LBWF partiality in presenting the plans:
Council officers have been deeply involved in discussions with the developer and in bringing
forward the plans. As Waltham Forest residents, we have a right to expect that
communication from the council should be impartial in tone. I feel communication has not
been impartial, with the council leaflet of summer 2017 appearing only to accentuate what
the authors saw as positive aspects of the scheme - as well as using the developer's own
(one-sided) artist’s impressions to represent the plans.

What residents demand is the total impartiality of planning officers in assessing the
application. I urge you to be impartial, despite the political pressure to recommend approval
of this application.

Doubt that ‘benefits’ of scheme will materialise:
In the applicant’s Supporting Planning and Regeneration Statement (13/4/17), talking about
the commercial viability of the scheme (particularly the tall building element), at section 8.4
their representative says:

“Whilst the required CIL (Community Infrastructure Levy) payments will be met, it is clear
that full policy compliance on affordable housing cannot be met with the demands on the
scheme. Choices will need to be made and priorities given between competing options for
what to focus expenditure on, such as between on-site affordable housing (including mix and
tenure); the public realm improvements; transport infrastructure; the quality of materials used
throughout the scheme and so on.”

I would draw your attention to this paragraph as, in plain English, it means that if the
developers are pressed too hard on one aspect - such as a more-than-minimal affordable
housing element to the scheme - other areas will be compromised and less money spent on
them, for example the remodelling of the public realm or the quality of materials used in the
scheme.

It follows from this that every time we see in documentation the applicant putting forward the
public realm ‘improvements’, transport infrastructure or the quality of materials used
throughout the scheme as potential benefits (in attempts to outweigh the detrimental aspects
of the scheme) we should know that these benefits are in no way guaranteed and may well
be removed after planning permission has been granted.

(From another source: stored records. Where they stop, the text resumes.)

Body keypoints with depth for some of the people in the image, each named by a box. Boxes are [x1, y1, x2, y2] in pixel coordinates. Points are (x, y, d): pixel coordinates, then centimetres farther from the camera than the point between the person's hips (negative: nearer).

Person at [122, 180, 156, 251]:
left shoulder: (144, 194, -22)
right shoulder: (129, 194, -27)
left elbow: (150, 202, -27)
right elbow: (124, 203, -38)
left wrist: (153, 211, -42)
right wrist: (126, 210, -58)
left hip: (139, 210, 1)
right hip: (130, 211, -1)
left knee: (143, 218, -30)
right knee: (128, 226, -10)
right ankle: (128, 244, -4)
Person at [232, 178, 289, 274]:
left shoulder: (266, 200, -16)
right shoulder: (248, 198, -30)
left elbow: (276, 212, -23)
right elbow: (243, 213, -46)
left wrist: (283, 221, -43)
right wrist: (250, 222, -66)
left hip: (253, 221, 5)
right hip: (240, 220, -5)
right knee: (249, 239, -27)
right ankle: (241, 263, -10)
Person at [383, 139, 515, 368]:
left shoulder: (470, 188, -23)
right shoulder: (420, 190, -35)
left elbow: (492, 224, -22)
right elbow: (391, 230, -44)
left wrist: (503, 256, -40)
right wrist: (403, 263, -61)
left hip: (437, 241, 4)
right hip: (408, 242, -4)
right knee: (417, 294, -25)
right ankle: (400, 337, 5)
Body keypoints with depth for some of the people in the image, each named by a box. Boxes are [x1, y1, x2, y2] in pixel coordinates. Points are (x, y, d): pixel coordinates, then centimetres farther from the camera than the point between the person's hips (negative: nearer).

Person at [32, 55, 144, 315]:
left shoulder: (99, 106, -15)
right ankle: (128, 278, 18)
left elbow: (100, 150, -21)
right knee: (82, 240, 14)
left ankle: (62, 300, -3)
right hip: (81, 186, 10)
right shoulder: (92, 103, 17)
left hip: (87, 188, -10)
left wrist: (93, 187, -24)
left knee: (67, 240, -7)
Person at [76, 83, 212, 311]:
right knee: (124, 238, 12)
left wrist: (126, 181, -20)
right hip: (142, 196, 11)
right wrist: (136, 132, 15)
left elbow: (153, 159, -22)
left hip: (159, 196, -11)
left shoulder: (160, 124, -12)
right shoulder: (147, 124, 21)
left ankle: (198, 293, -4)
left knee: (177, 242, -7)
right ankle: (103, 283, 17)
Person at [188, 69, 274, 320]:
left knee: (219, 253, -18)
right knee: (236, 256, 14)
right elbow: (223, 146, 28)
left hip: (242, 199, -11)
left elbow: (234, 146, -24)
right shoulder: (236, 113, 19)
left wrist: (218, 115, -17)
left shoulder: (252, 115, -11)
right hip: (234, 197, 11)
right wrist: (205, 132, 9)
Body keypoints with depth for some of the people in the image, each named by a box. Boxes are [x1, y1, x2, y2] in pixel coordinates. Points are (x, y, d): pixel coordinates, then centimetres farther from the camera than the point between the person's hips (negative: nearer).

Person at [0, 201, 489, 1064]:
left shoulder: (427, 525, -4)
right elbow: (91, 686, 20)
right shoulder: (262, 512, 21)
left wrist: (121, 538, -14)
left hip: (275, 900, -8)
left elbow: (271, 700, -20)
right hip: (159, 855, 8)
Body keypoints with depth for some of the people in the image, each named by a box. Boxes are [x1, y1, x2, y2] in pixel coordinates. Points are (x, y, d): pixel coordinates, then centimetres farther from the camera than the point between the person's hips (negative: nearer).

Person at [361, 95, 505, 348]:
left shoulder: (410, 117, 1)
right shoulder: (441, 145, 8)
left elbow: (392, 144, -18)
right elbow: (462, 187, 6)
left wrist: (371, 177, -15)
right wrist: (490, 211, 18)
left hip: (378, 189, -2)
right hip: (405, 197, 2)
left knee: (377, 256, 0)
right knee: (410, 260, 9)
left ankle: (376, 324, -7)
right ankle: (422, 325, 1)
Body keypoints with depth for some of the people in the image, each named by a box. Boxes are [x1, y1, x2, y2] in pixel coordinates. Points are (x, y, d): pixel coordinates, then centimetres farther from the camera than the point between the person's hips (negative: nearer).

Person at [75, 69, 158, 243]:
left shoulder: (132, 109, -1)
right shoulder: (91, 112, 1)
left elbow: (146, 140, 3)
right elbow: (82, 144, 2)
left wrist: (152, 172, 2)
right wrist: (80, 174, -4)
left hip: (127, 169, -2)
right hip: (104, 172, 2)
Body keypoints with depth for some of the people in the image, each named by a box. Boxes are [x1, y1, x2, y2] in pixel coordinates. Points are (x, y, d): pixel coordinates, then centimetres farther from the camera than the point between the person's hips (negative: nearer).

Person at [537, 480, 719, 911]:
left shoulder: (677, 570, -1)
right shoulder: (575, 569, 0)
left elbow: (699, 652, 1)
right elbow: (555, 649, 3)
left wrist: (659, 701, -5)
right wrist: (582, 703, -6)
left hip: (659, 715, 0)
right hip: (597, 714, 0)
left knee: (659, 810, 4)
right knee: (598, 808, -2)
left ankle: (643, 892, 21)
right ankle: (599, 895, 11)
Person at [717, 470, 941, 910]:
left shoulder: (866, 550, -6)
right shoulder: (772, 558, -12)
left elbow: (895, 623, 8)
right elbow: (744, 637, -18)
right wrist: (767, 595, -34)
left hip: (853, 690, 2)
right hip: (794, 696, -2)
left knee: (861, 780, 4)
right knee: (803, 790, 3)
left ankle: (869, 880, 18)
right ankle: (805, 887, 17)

Please take into account that the ‘benefits’ used to sell the scheme may not in fact
materialise. They therefore should carry even less weight in mitigating the various forms of
public detriment detailed above.

In terms of the public consultations, these compromises were of course never mentioned,
while the quality of materials and of the public realm remodelling was very much given
prominence - another reason why the applicant’s evidence of ‘consultation’ results should be
discounted.

This doubt over the quality of materials in the scheme and in the public realm around it
demonstrates that the scheme as it stands, with tall buildings whose foundations would be
over the Victoria Line tunnels, is badly conceived financially, possibly technically as well as
in the many other ways I have detailed above, and will not bring benefits to balance the huge
public detriment it would represent.

A development must offer real benefit:
A re-imagining of the Town Square and Mall has the potential to provide great benefit to the
town centre, its visitors, the people of Walthamstow and to Waltham Forest as a whole. The
current proposal simply does not realise that potential - it is a scheme that is deeply flawed
in many fundamental ways.

I urge you therefore to recommend that the application be refused.
If the application is refused, the applicant will be forced to come back with the “fresh
thinking” that CABE say is necessary - a better scheme, one which is not technically and
financially borderline, and which provides the net benefits that Walthamstow town centre and
the people using it need and deserve.